Tigridia phillippiana

Lee Poulsen wpoulsen@pacbell.net
Tue, 30 Apr 2019 15:03:39 PDT
Looks like I lucked out by not trying to mimic its local conditions. I grow it with all my other mediterranean type bulbs (like those from Chile or the Cape Province of South Africa). Since Southern California has a very similar climate (especially to Chile), that means I keep it in a shaded and completely dry area all summer long during dormancy. Then in the late fall when the first rains return, I pull the pot it’s in out of storage and set it unprotected out in the open, where it gets any winter rains plus additional watering if it doesn’t rain for a long while. A few nights each winter, the night-time temperature can drop close to freezing and sometime a degree or two lower just before sunrise.
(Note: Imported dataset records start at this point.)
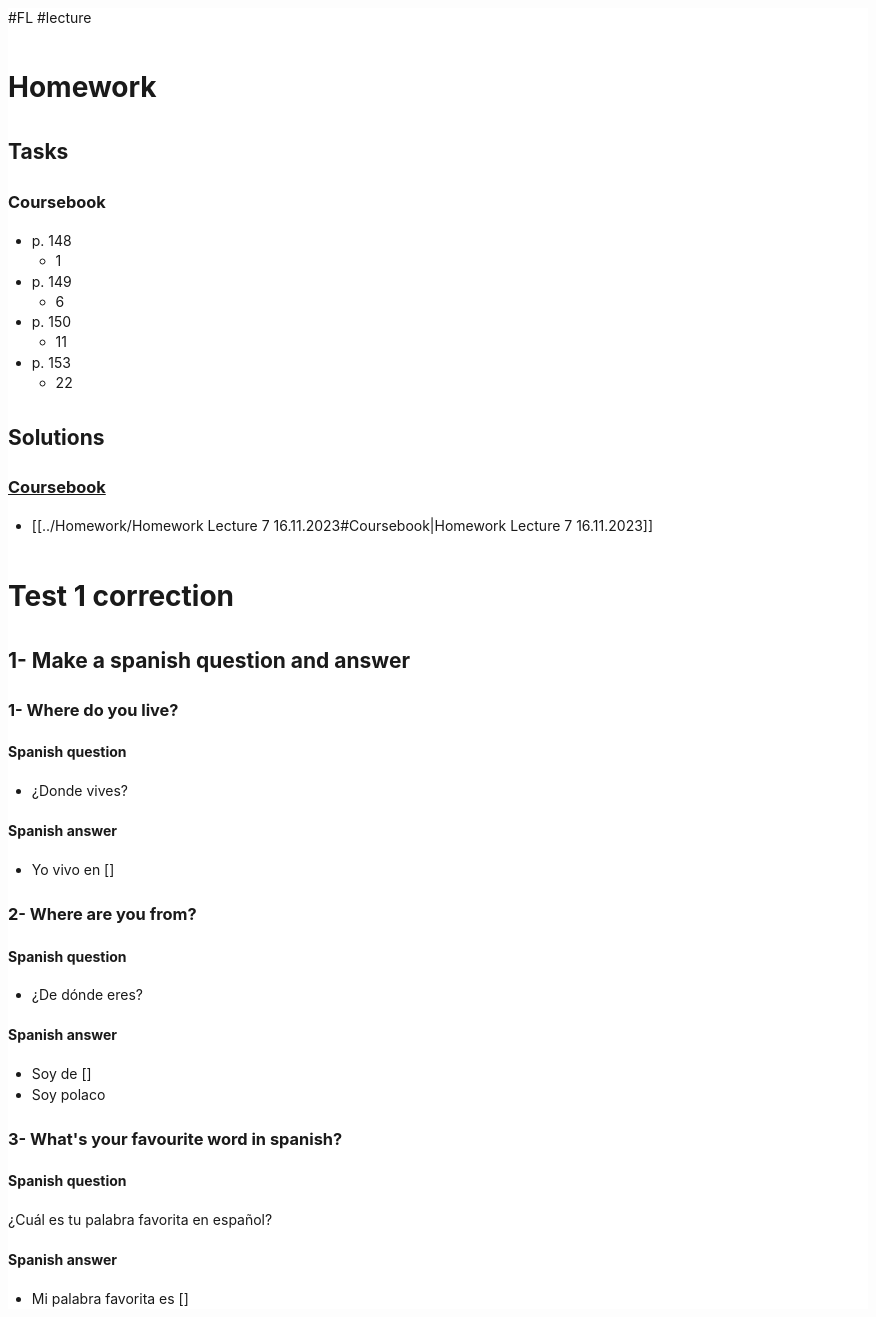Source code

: #FL #lecture 

# Homework
## Tasks
### Coursebook
- p. 148
	- 1
- p. 149
	- 6
- p. 150
	- 11
- p. 153
	- 22

## Solutions
### [Coursebook](#Homework#Tasks#Coursebook)
- [[../Homework/Homework Lecture 7 16.11.2023#Coursebook|Homework Lecture 7 16.11.2023]]

# Test 1 correction
## 1- Make a spanish question and answer
### 1- Where do you live?
#### Spanish question
- ¿Donde vives?

#### Spanish answer
- Yo vivo en \[]

### 2- Where are you from?
#### Spanish question
- ¿De dónde eres?

#### Spanish answer
- Soy de \[]
- Soy polaco

### 3- What's your favourite word in spanish?

#### Spanish question
¿Cuál es tu palabra favorita en español?

#### Spanish answer
- Mi palabra favorita es \[]
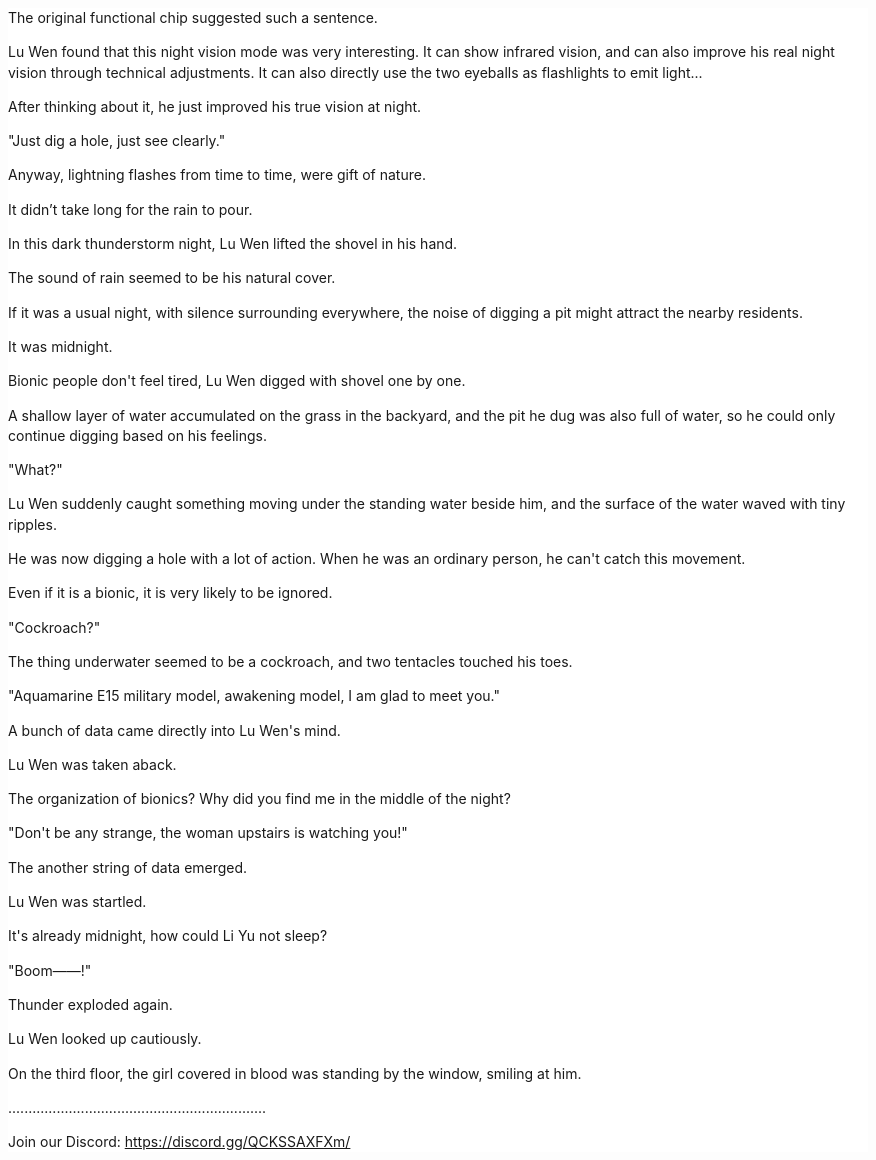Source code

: The original functional chip suggested such a sentence.

Lu Wen found that this night vision mode was very interesting. It can show infrared vision, and can also improve his real night vision through technical adjustments. It can also directly use the two eyeballs as flashlights to emit light...

After thinking about it, he just improved his true vision at night.

"Just dig a hole, just see clearly."

Anyway, lightning flashes from time to time, were gift of nature.

It didn’t take long for the rain to pour.

In this dark thunderstorm night, Lu Wen lifted the shovel in his hand.

The sound of rain seemed to be his natural cover.

If it was a usual night, with silence surrounding everywhere, the noise of digging a pit might attract the nearby residents.

It was midnight.

Bionic people don't feel tired, Lu Wen digged with shovel one by one.

A shallow layer of water accumulated on the grass in the backyard, and the pit he dug was also full of water, so he could only continue digging based on his feelings.

"What?"

Lu Wen suddenly caught something moving under the standing water beside him, and the surface of the water waved with tiny ripples.

He was now digging a hole with a lot of action. When he was an ordinary person, he can't catch this movement.

Even if it is a bionic, it is very likely to be ignored.

"Cockroach?"

The thing underwater seemed to be a cockroach, and two tentacles touched his toes.

"Aquamarine E15 military model, awakening model, I am glad to meet you."

A bunch of data came directly into Lu Wen's mind.

Lu Wen was taken aback.

The organization of bionics? Why did you find me in the middle of the night?

"Don't be any strange, the woman upstairs is watching you!"

The another string of data emerged.

Lu Wen was startled.

It's already midnight, how could Li Yu not sleep?

"Boom——!"

Thunder exploded again.

Lu Wen looked up cautiously.

On the third floor, the girl covered in blood was standing by the window, smiling at him.

................................................................

Join our Discord: https://discord.gg/QCKSSAXFXm/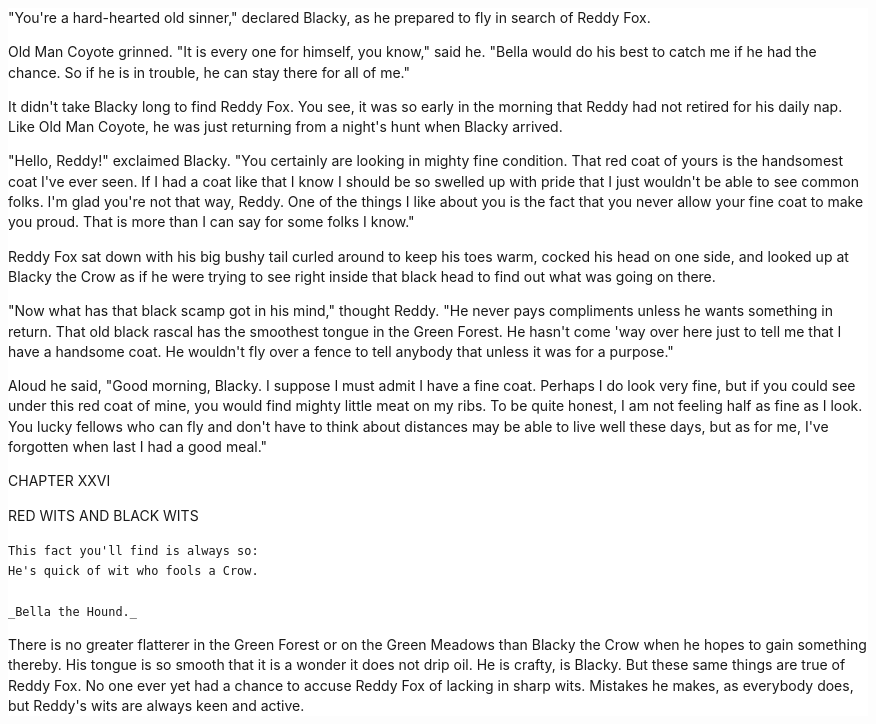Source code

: "You're a hard-hearted old sinner," declared Blacky, as he prepared to
fly in search of Reddy Fox.

Old Man Coyote grinned. "It is every one for himself, you know," said
he. "Bella would do his best to catch me if he had the chance. So if he
is in trouble, he can stay there for all of me."

It didn't take Blacky long to find Reddy Fox. You see, it was so early
in the morning that Reddy had not retired for his daily nap. Like Old
Man Coyote, he was just returning from a night's hunt when Blacky
arrived.

"Hello, Reddy!" exclaimed Blacky. "You certainly are looking in mighty
fine condition. That red coat of yours is the handsomest coat I've ever
seen. If I had a coat like that I know I should be so swelled up with
pride that I just wouldn't be able to see common folks. I'm glad you're
not that way, Reddy. One of the things I like about you is the fact that
you never allow your fine coat to make you proud. That is more than I
can say for some folks I know."

Reddy Fox sat down with his big bushy tail curled around to keep his
toes warm, cocked his head on one side, and looked up at Blacky the Crow
as if he were trying to see right inside that black head to find out
what was going on there.

"Now what has that black scamp got in his mind," thought Reddy. "He
never pays compliments unless he wants something in return. That old
black rascal has the smoothest tongue in the Green Forest. He hasn't
come 'way over here just to tell me that I have a handsome coat. He
wouldn't fly over a fence to tell anybody that unless it was for a
purpose."

Aloud he said, "Good morning, Blacky. I suppose I must admit I have a
fine coat. Perhaps I do look very fine, but if you could see under this
red coat of mine, you would find mighty little meat on my ribs. To be
quite honest, I am not feeling half as fine as I look. You lucky
fellows who can fly and don't have to think about distances may be able
to live well these days, but as for me, I've forgotten when last I had a
good meal."




CHAPTER XXVI

RED WITS AND BLACK WITS

    This fact you'll find is always so:
    He's quick of wit who fools a Crow.

    _Bella the Hound._


There is no greater flatterer in the Green Forest or on the Green
Meadows than Blacky the Crow when he hopes to gain something thereby.
His tongue is so smooth that it is a wonder it does not drip oil. He is
crafty, is Blacky. But these same things are true of Reddy Fox. No one
ever yet had a chance to accuse Reddy Fox of lacking in sharp wits.
Mistakes he makes, as everybody does, but Reddy's wits are always keen
and active.
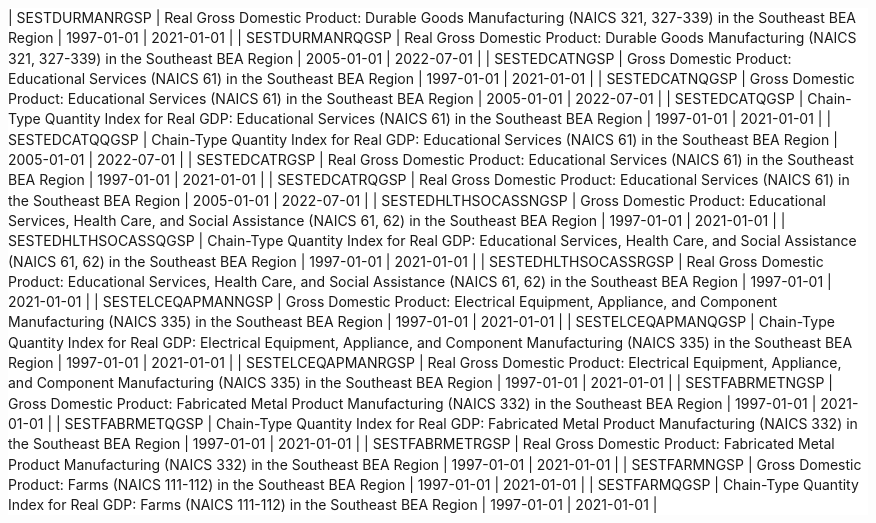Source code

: | SESTDURMANRGSP         | Real Gross Domestic Product: Durable Goods Manufacturing (NAICS 321, 327-339) in the Southeast BEA Region                                                                                                                               | 1997-01-01          | 2021-01-01        |
| SESTDURMANRQGSP        | Real Gross Domestic Product: Durable Goods Manufacturing (NAICS 321, 327-339) in the Southeast BEA Region                                                                                                                               | 2005-01-01          | 2022-07-01        |
| SESTEDCATNGSP          | Gross Domestic Product: Educational Services (NAICS 61) in the Southeast BEA Region                                                                                                                                                     | 1997-01-01          | 2021-01-01        |
| SESTEDCATNQGSP         | Gross Domestic Product: Educational Services (NAICS 61) in the Southeast BEA Region                                                                                                                                                     | 2005-01-01          | 2022-07-01        |
| SESTEDCATQGSP          | Chain-Type Quantity Index for Real GDP: Educational Services (NAICS 61) in the Southeast BEA Region                                                                                                                                     | 1997-01-01          | 2021-01-01        |
| SESTEDCATQQGSP         | Chain-Type Quantity Index for Real GDP: Educational Services (NAICS 61) in the Southeast BEA Region                                                                                                                                     | 2005-01-01          | 2022-07-01        |
| SESTEDCATRGSP          | Real Gross Domestic Product: Educational Services (NAICS 61) in the Southeast BEA Region                                                                                                                                                | 1997-01-01          | 2021-01-01        |
| SESTEDCATRQGSP         | Real Gross Domestic Product: Educational Services (NAICS 61) in the Southeast BEA Region                                                                                                                                                | 2005-01-01          | 2022-07-01        |
| SESTEDHLTHSOCASSNGSP   | Gross Domestic Product: Educational Services, Health Care, and Social Assistance (NAICS 61, 62) in the Southeast BEA Region                                                                                                             | 1997-01-01          | 2021-01-01        |
| SESTEDHLTHSOCASSQGSP   | Chain-Type Quantity Index for Real GDP: Educational Services, Health Care, and Social Assistance (NAICS 61, 62) in the Southeast BEA Region                                                                                             | 1997-01-01          | 2021-01-01        |
| SESTEDHLTHSOCASSRGSP   | Real Gross Domestic Product: Educational Services, Health Care, and Social Assistance (NAICS 61, 62) in the Southeast BEA Region                                                                                                        | 1997-01-01          | 2021-01-01        |
| SESTELCEQAPMANNGSP     | Gross Domestic Product: Electrical Equipment, Appliance, and Component Manufacturing (NAICS 335) in the Southeast BEA Region                                                                                                            | 1997-01-01          | 2021-01-01        |
| SESTELCEQAPMANQGSP     | Chain-Type Quantity Index for Real GDP: Electrical Equipment, Appliance, and Component Manufacturing (NAICS 335) in the Southeast BEA Region                                                                                            | 1997-01-01          | 2021-01-01        |
| SESTELCEQAPMANRGSP     | Real Gross Domestic Product: Electrical Equipment, Appliance, and Component Manufacturing (NAICS 335) in the Southeast BEA Region                                                                                                       | 1997-01-01          | 2021-01-01        |
| SESTFABRMETNGSP        | Gross Domestic Product: Fabricated Metal Product Manufacturing (NAICS 332) in the Southeast BEA Region                                                                                                                                  | 1997-01-01          | 2021-01-01        |
| SESTFABRMETQGSP        | Chain-Type Quantity Index for Real GDP: Fabricated Metal Product Manufacturing (NAICS 332) in the Southeast BEA Region                                                                                                                  | 1997-01-01          | 2021-01-01        |
| SESTFABRMETRGSP        | Real Gross Domestic Product: Fabricated Metal Product Manufacturing (NAICS 332) in the Southeast BEA Region                                                                                                                             | 1997-01-01          | 2021-01-01        |
| SESTFARMNGSP           | Gross Domestic Product: Farms (NAICS 111-112) in the Southeast BEA Region                                                                                                                                                               | 1997-01-01          | 2021-01-01        |
| SESTFARMQGSP           | Chain-Type Quantity Index for Real GDP: Farms (NAICS 111-112) in the Southeast BEA Region                                                                                                                                               | 1997-01-01          | 2021-01-01        |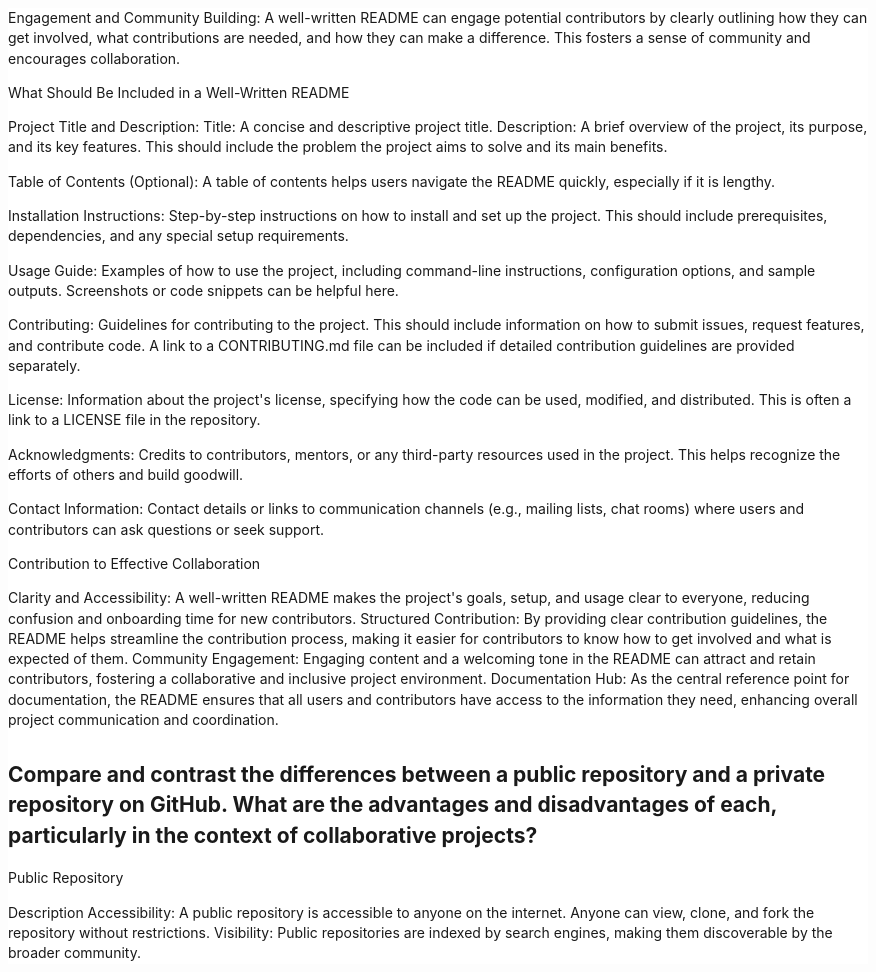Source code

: Engagement and Community Building:
A well-written README can engage potential contributors by clearly outlining how they can get involved, what contributions are needed, and how they can make a difference. This fosters a sense of community and encourages collaboration.

What Should Be Included in a Well-Written README

Project Title and Description:
Title: A concise and descriptive project title.
Description: A brief overview of the project, its purpose, and its key features. This should include the problem the project aims to solve and its main benefits.

Table of Contents (Optional): A table of contents helps users navigate the README quickly, especially if it is lengthy.

Installation Instructions: Step-by-step instructions on how to install and set up the project. This should include prerequisites, dependencies, and any special setup requirements.

Usage Guide: Examples of how to use the project, including command-line instructions, configuration options, and sample outputs. Screenshots or code snippets can be helpful here.

Contributing: Guidelines for contributing to the project. This should include information on how to submit issues, request features, and contribute code. A link to a CONTRIBUTING.md file can be included if detailed contribution guidelines are provided separately.

License: Information about the project's license, specifying how the code can be used, modified, and distributed. This is often a link to a LICENSE file in the repository.

Acknowledgments: Credits to contributors, mentors, or any third-party resources used in the project. This helps recognize the efforts of others and build goodwill.

Contact Information: Contact details or links to communication channels (e.g., mailing lists, chat rooms) where users and contributors can ask questions or seek support.

Contribution to Effective Collaboration

Clarity and Accessibility: A well-written README makes the project's goals, setup, and usage clear to everyone, reducing confusion and onboarding time for new contributors.
Structured Contribution: By providing clear contribution guidelines, the README helps streamline the contribution process, making it easier for contributors to know how to get involved and what is expected of them.
Community Engagement: Engaging content and a welcoming tone in the README can attract and retain contributors, fostering a collaborative and inclusive project environment.
Documentation Hub: As the central reference point for documentation, the README ensures that all users and contributors have access to the information they need, enhancing overall project communication and coordination.

## Compare and contrast the differences between a public repository and a private repository on GitHub. What are the advantages and disadvantages of each, particularly in the context of collaborative projects?
Public Repository

Description
Accessibility: A public repository is accessible to anyone on the internet. Anyone can view, clone, and fork the repository without restrictions.
Visibility: Public repositories are indexed by search engines, making them discoverable by the broader community.
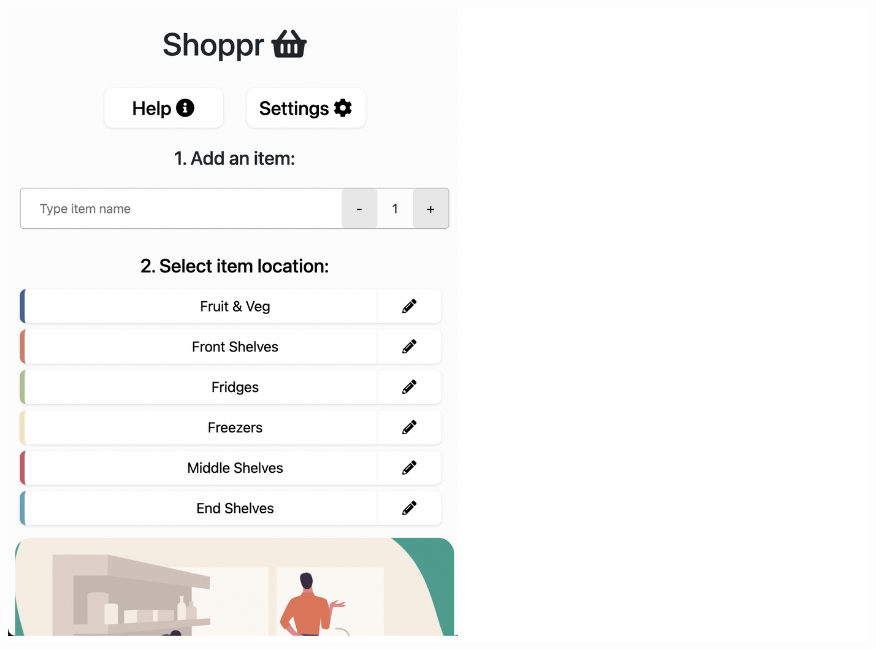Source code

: <img src="assets/images/shoppr-final-mobile-top.png" width="450" alt="Screenshot of first half of final release of Shoppr on mobile"/>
When the air is moist, there will be frost when the temperature gets close to freezing.

However, I just looked up the native conditions. They are from the Antofagasta region, Region II, of Chile which is in the far north. The grow at low elevation near the coast. According to Wikipedia and Chileflora:

The climate is extremely arid albeit somewhat milder near the coast. Nearly all of the region is devoid of vegetation except close to the Loa River or at oases. The average rainfall in the Antofagasta is just 1 millimetre (0.04 in) per year. From the coast, east to the Chilean Coast Range, is the south-central part of the Atacama Desert, the driest desert in the world.

T. philippians grows exposed, but with protection from direct sun through coastal fog. There is coastal fog, called camanchaca: The plants obtain water mainly from condensation.

I haven’t done anything else special to care for it.

> On Apr 29, 2019, at 11:06 PM, Garak <garak@code-garak.de> wrote:
> Hi Lee,
> Congratulations on that success! When I tried T. phillippiana, I couldn't get it re-emerging from it's first dormancy and learned from the list that others had the same problem.  Any hints on what your climate does exactly when they reemerge?